Birgün Gazetesi Sorumlu Yazı İşleri Müdürü Barış İnce ise şöyle konuştu: "İlk önce davalardan başlamak lazım. Operasyonlardan, çünkü en yakınca olanları bunlar çünkü. Aslında dün başlayan operasyonu bir paralel yapı operasyonu olarak değerlendirmedik, bir saray operasyonu olarak değerlendirdik. Çünkü bir tesadüf olarak değerlendirilemez bu. Tam seçim öncesinde ayrıksı bir sesin, iş adamına yönelik bir baskıyı, bunlar önceden de ortaktı deyip, ne ahlaki nede hukuki olarak değerlendirilebilir. Böyle düşündüğümüz için açık seçik şunu söylemek lazım, seçim öncesi medyaya bir gözdağı verilmek isteniyor.
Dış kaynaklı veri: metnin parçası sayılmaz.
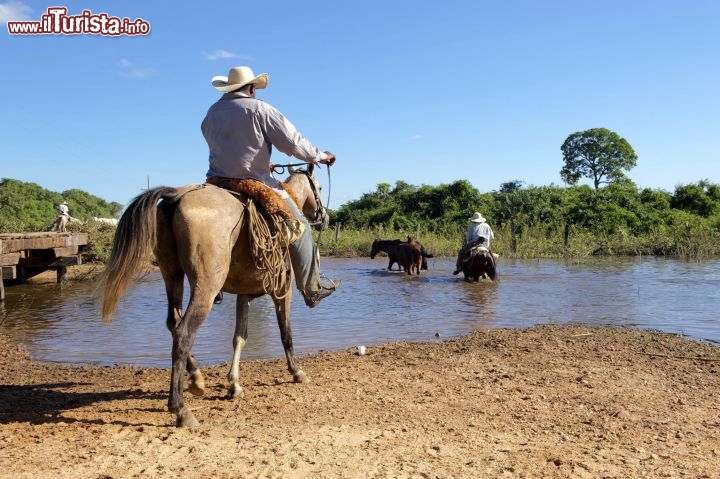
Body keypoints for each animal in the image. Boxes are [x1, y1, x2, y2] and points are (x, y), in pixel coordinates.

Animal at [99, 165, 330, 428]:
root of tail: (175, 196)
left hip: (171, 274)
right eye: (319, 187)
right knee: (183, 333)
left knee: (173, 322)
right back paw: (181, 410)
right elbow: (286, 333)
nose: (324, 219)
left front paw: (234, 385)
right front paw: (297, 372)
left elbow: (239, 337)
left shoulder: (244, 295)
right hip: (206, 287)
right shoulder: (283, 292)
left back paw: (197, 379)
Bu yüzden buna karşı hem kınama mesajımızı yayınladık, hem de bugünkü manşetimizle aslında bir tavır göstermiş olduk. Şunu söyleyebilirim ki saray, kendisine karşı kim olursa olsun, MHP'lisinden HDP'lisine çok geniş bir yelpazede, cemaatçisinden meslek gruplarına kadar, hepsine karışı. Biz de o yüzden, aynı cephede gözüktüğümüz için risk altındayız. Bu risk şuan bize şu şekilde geliyor, adli hukuki davalarla geliyor ilk etapta. Bu da şuradan başlıyor. Cumhurbaşkanına hakaret konsepti içerisinde. 17-25 Aralıkla ilgili her haber, kendisinin yolsuzluk yaptığına dair kanıt belirten iddiada bulunan yada bununla ilgili mizah ta bulunan karikatür çizen, siyasi taşlama yapan her şeyden biz dava yiyoruz. Bu davalardan Cumhurbaşkanına hakaret çok sert bir yasa. Bu yasa dan da 5 buçuk 6 yıl hapis isteniyor. 6 ayda bir sorumlu müdürümüzü değiştirmek zorunda kalıyoruz. Komik bir durum aslında, burada sırayla herkes sorumlu müdür olmak durumunda kalıyor."